Most importantly, they're willing to act. When something resonates, they experiment with it, they change a habit, start a difficult conversation, or take a stand on something that matters.
If there’s one thing I hope they take from this work, it’s what my former professor once told me: philosophy isn’t about having the right answers, but about asking the right questions. I hope this book gives them the courage and clarity to do just that.
Which philosophy or philosopher most aligns with your own beliefs?
Kierkegaard fascinates me precisely because he embodies the contradictions I find most compelling in philosophy.
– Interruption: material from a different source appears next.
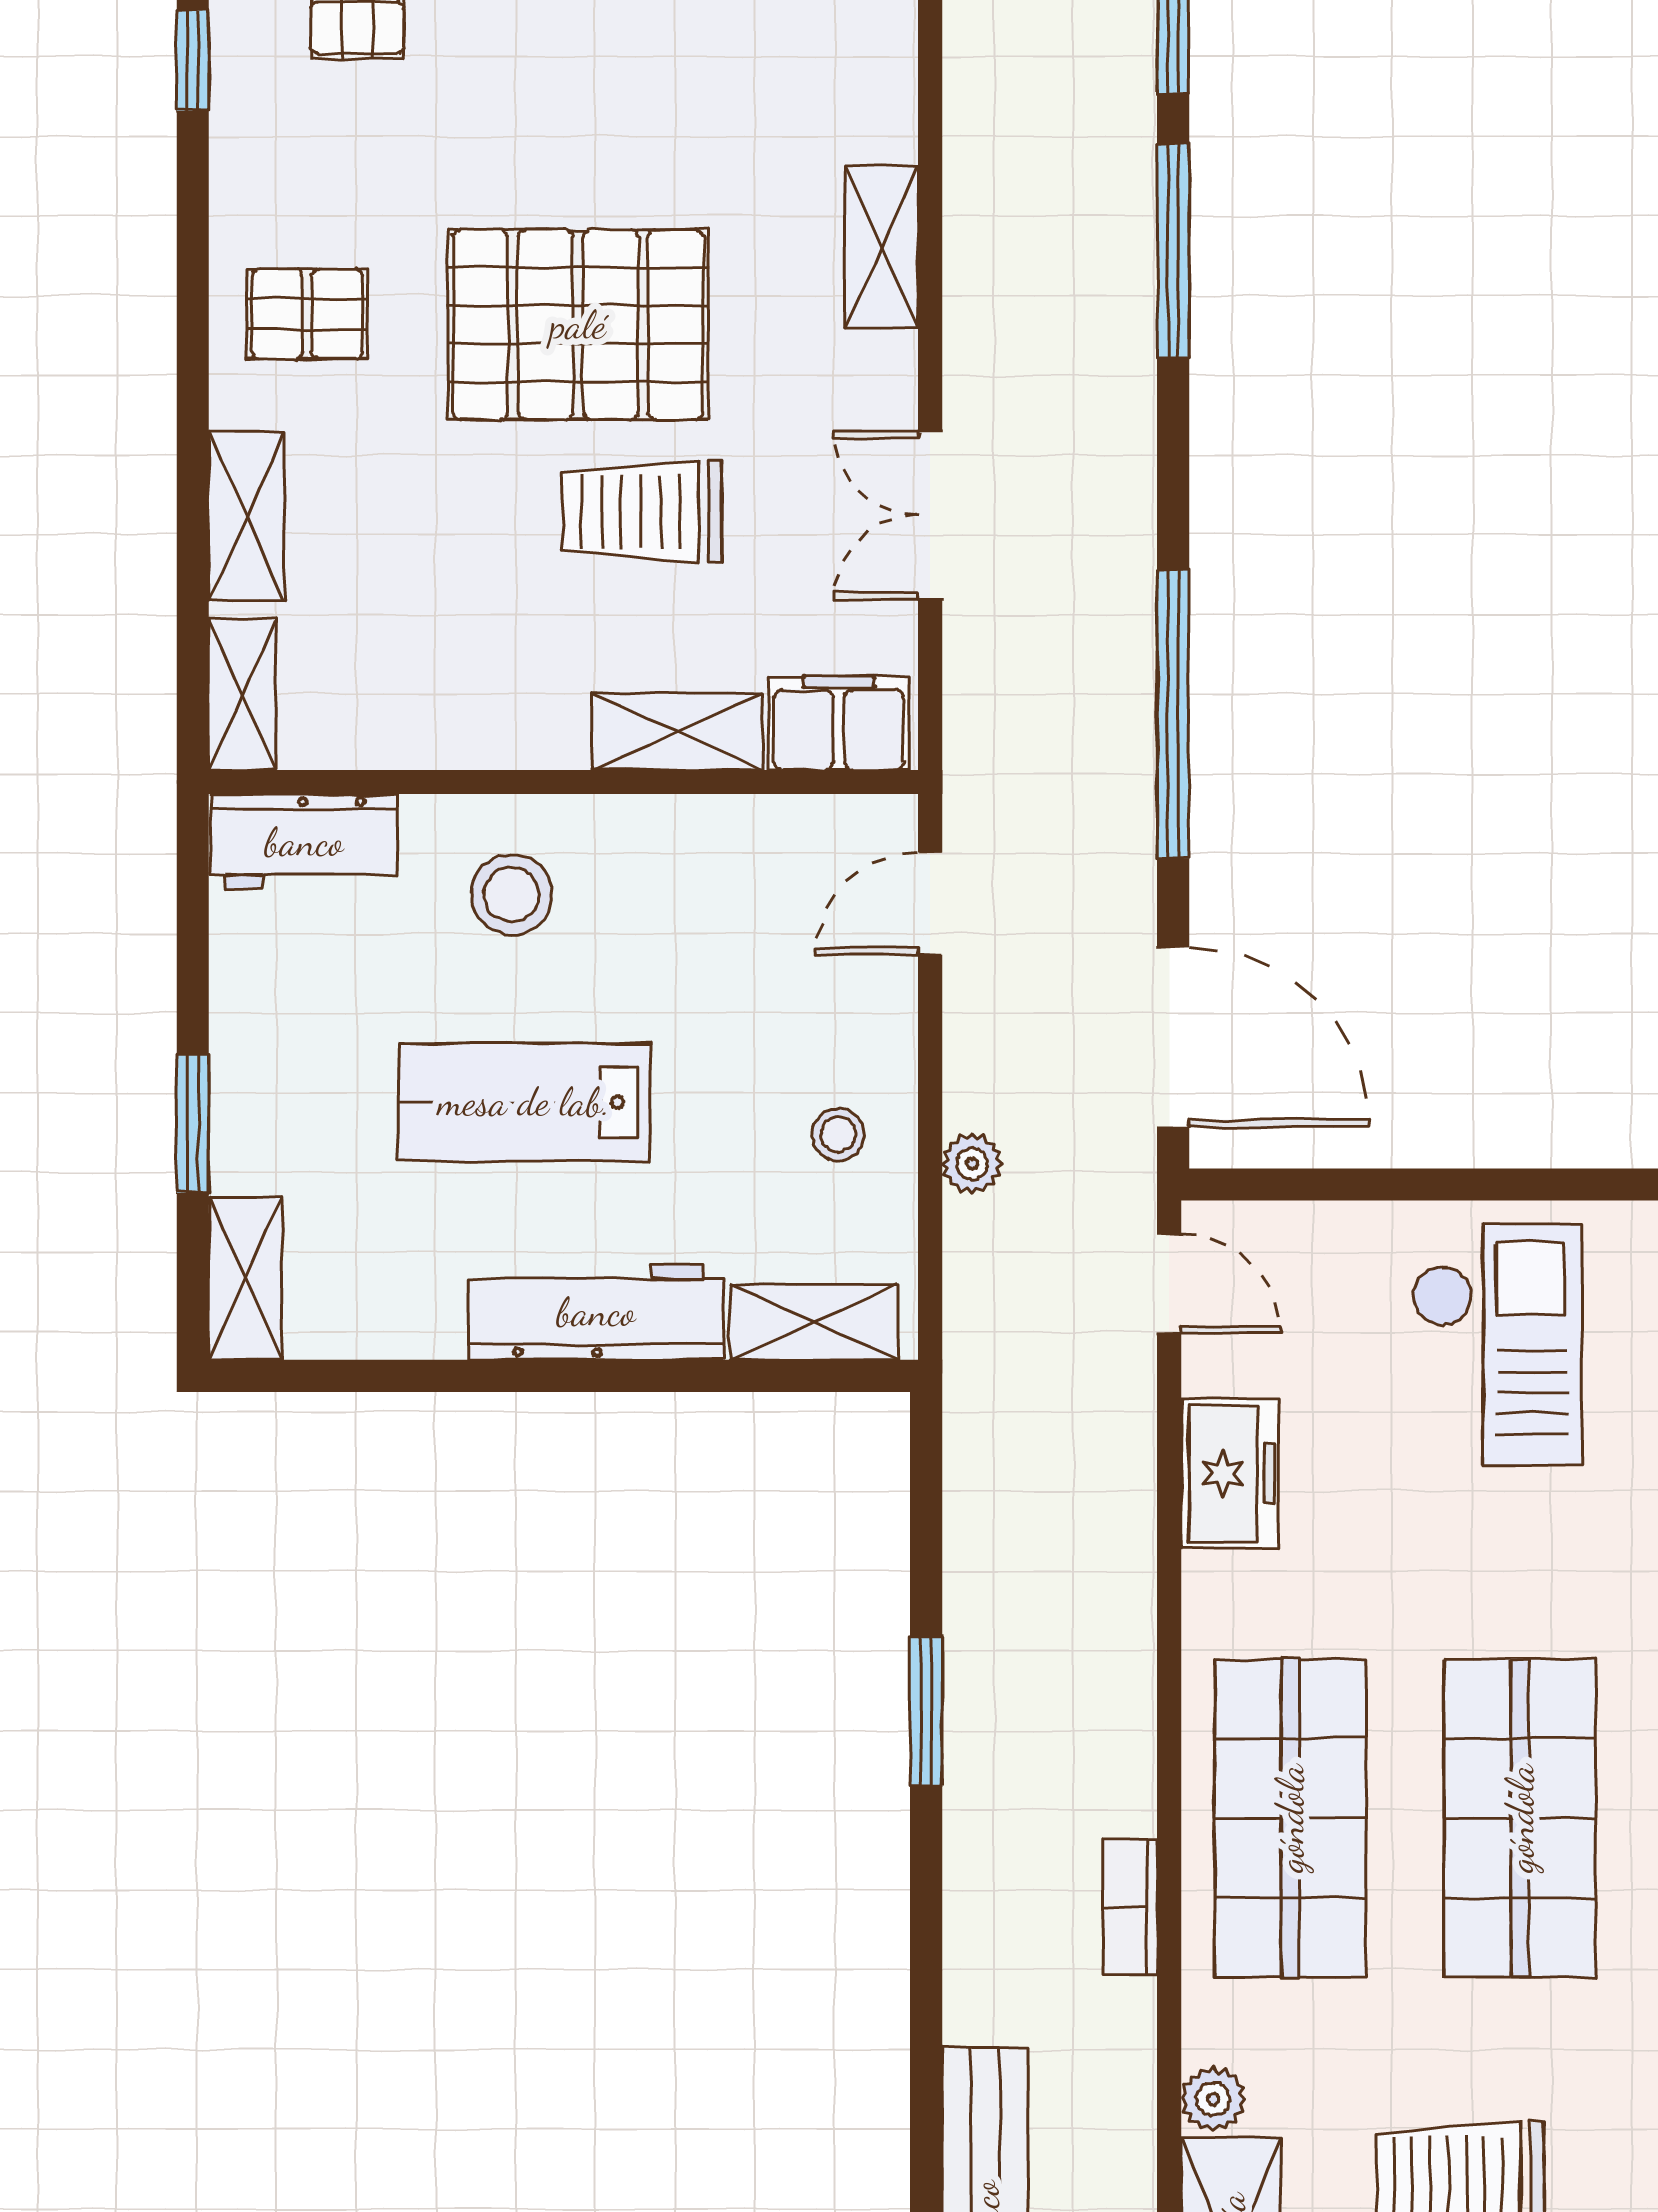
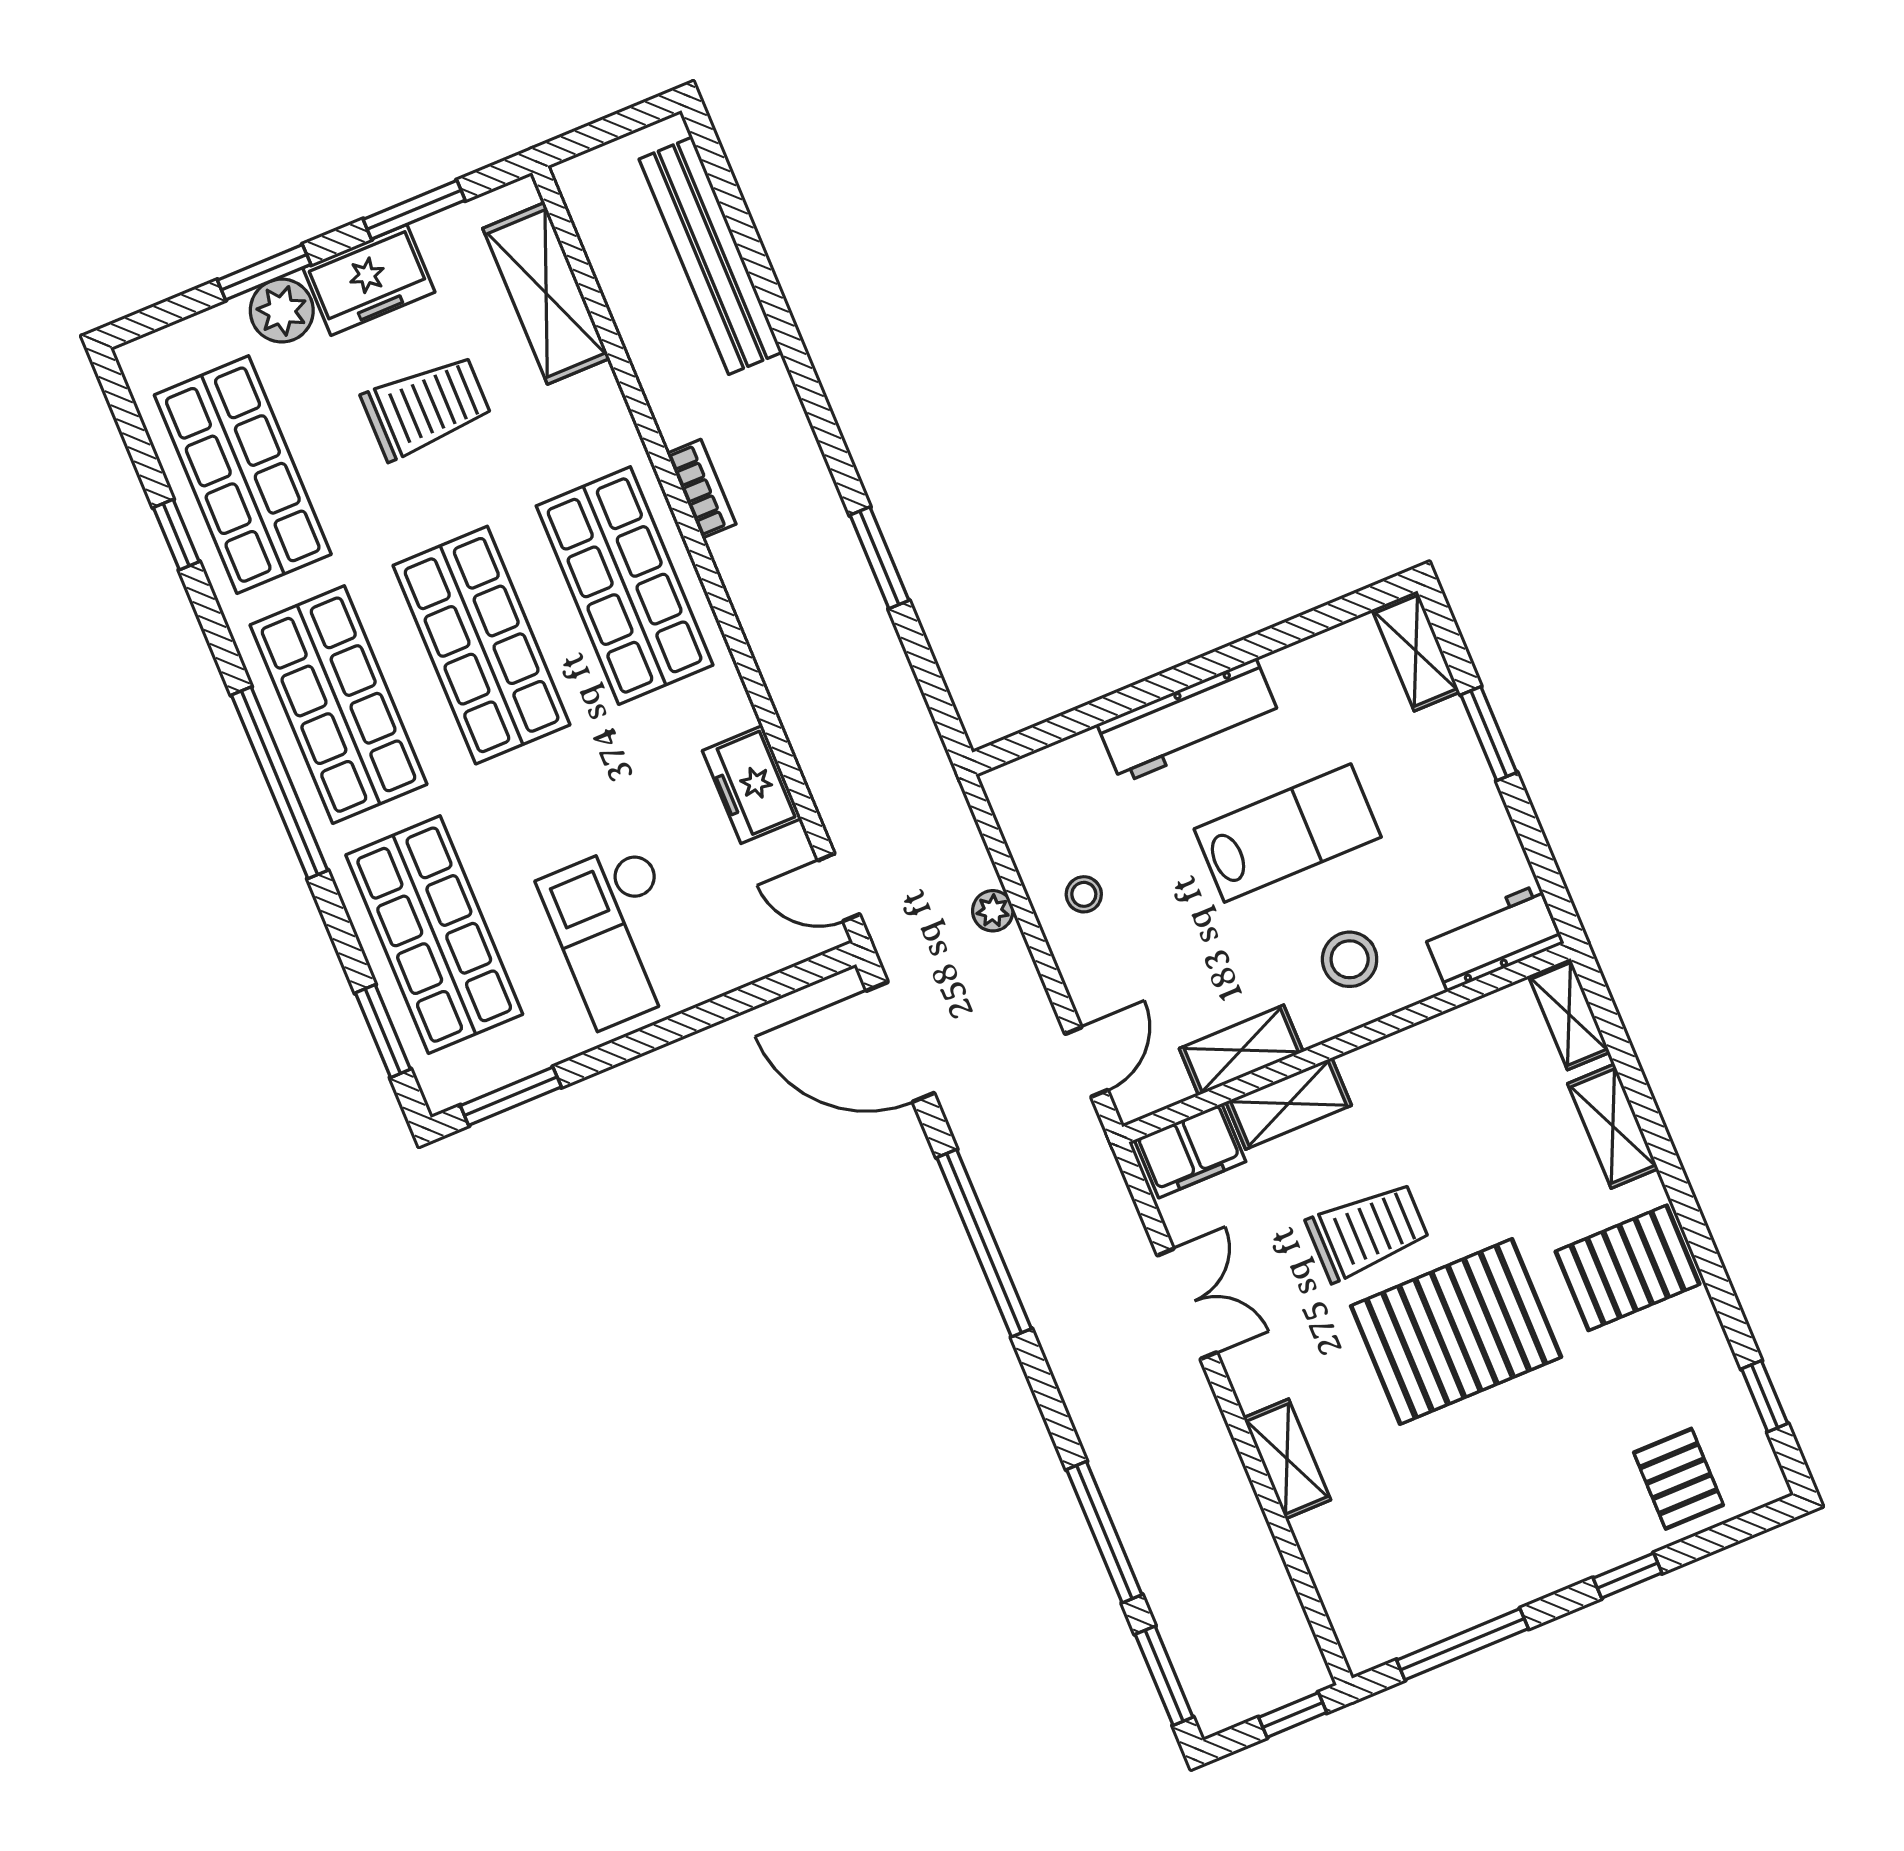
pallet: (307, 314) -> (1628, 1268), width x1.50, depth x1.42
shelving: (814, 1322) -> (1241, 1050), moved
plant: (1213, 2099) -> (600, 391), removed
Here was a philosopher so committed to exploring ideas honestly that he created many pseudonyms (from Johannes Climacus and Johannes de Silentio to Anti-Climacus), each representing different philosophical positions he wanted to inhabit fully. He understood that to truly examine a way of thinking, you must live inside it, not just analyse it from the outside.
This approach resonates with how I see philosophical inquiry. Kierkegaard didn't just write about despair, faith, or anxiety, but he could be said to write from within these experiences. His pseudonymous works allowed him to explore the full spectrum of human existence without the constraints of having to maintain a single, coherent position.
Another draw to Kierkegaard is his insistence that truth is subjective, not in a relativistic sense, but in recognising that the most important truths must be lived. His famous declaration that "truth is subjectivity" speaks to something I believe deeply: that philosophical insight without personal transformation is incomplete.
While I don’t share Kierkegaard’s profound religiosity, his emphasis on individual choice, authentic existence, and the courage to live with uncertainty feels remarkably contemporary. He saw that modern life would increasingly demand that we create meaning rather than inherit it. His concept of the "leap of faith" applies beyond religion to any moment when we must act despite incomplete knowledge, which is essentially every significant choice we make.
As the father of existentialism, he gave us permission to embrace anxiety as a sign that we're taking our freedom seriously. And I would suggest that in today's world which often demands false certainty, Kierkegaard championed the difficult honesty of living with questions.
Is there an interview question you wish someone would ask you? How would you answer it?
I actually wish more people would ask themselves “Who is speaking, and why?”.
We need this question everywhere from politics to business, but we need it especially in philosophy, where we too often treat ideas as if they float free from the bodies and lives that created them.
Philosophy doesn't happen in a vacuum. Behind these argument stand people, people with a particular body, living through specific circumstances, writing at a particular moment in history. Kant wrote as an aging bachelor in Königsberg who never traveled more than forty miles from his birthplace. Nietzsche wrote as a sick man, increasingly isolated, watching European certainties crumble. Simone de Beauvoir wrote as a woman in a world that barely recognised women as philosophical subjects.
Paying attention to these circumstances might enrich and clarify these arguments, and allows one to understand why these ideas emerged when and how they did. Ideas usually grow from the soil of lived experience, historical moment, and human need. Knowing that soil might make us better interpreters of the fruit.
Minco van der Weide is a photographer and filmmaker whose work explores the intersection of ideas and human experience. He holds an MA from the UK's National Film and Television School and studied Politics, Philosophy and Economics in London, followed by Philosophy and Digital Humanities at Cambridge, where Portraits of Philosophers began as a documentary film project.
His work has been featured internationally, including at the Venice Biennale. Through Platonic Films and now Platonic Press, he bridges visual arts and philosophical inquiry, creating work that fosters reflection and makes philosophy accessible to broader audiences.